- _Exercise brief_
Reproduce all the entries exactly and keep the pictures out.

- _Data for review_

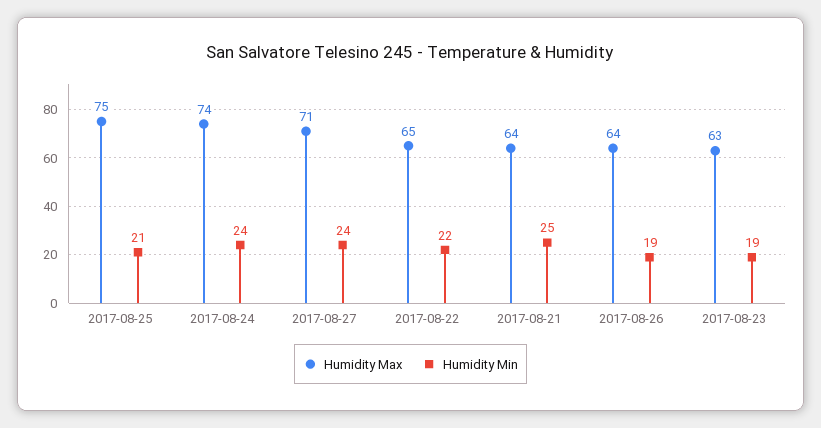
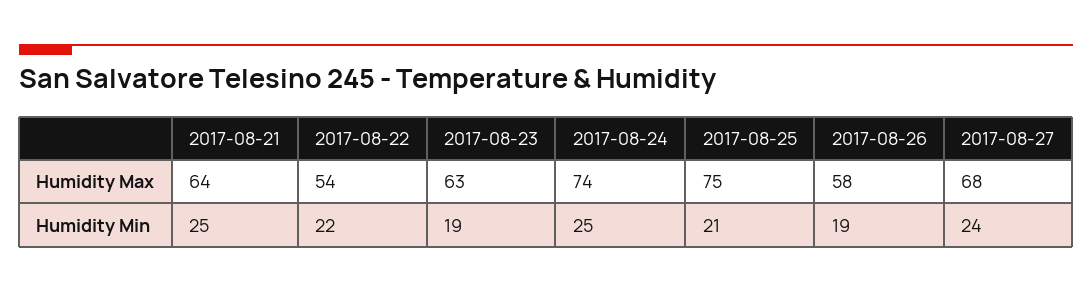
  {
    "Humidity Max": {
      "2017-08-25": 75,
      "2017-08-24": 74,
-     "2017-08-27": 71,
+     "2017-08-27": 68,
-     "2017-08-22": 65,
+     "2017-08-22": 54,
      "2017-08-21": 64,
-     "2017-08-26": 64,
+     "2017-08-26": 58,
      "2017-08-23": 63
    },
    "Humidity Min": {
      "2017-08-25": 21,
-     "2017-08-24": 24,
+     "2017-08-24": 25,
      "2017-08-27": 24,
      "2017-08-22": 22,
      "2017-08-21": 25,
      "2017-08-26": 19,
      "2017-08-23": 19
    }
  }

- _Answer to this problem_
  {
    "Humidity Max": {
      "2017-08-25": 75,
      "2017-08-24": 74,
-     "2017-08-27": 71,
+     "2017-08-27": 68,
-     "2017-08-22": 65,
+     "2017-08-22": 54,
      "2017-08-21": 64,
-     "2017-08-26": 64,
+     "2017-08-26": 58,
      "2017-08-23": 63
    },
    "Humidity Min": {
      "2017-08-25": 21,
-     "2017-08-24": 24,
+     "2017-08-24": 25,
      "2017-08-27": 24,
      "2017-08-22": 22,
      "2017-08-21": 25,
      "2017-08-26": 19,
      "2017-08-23": 19
    }
  }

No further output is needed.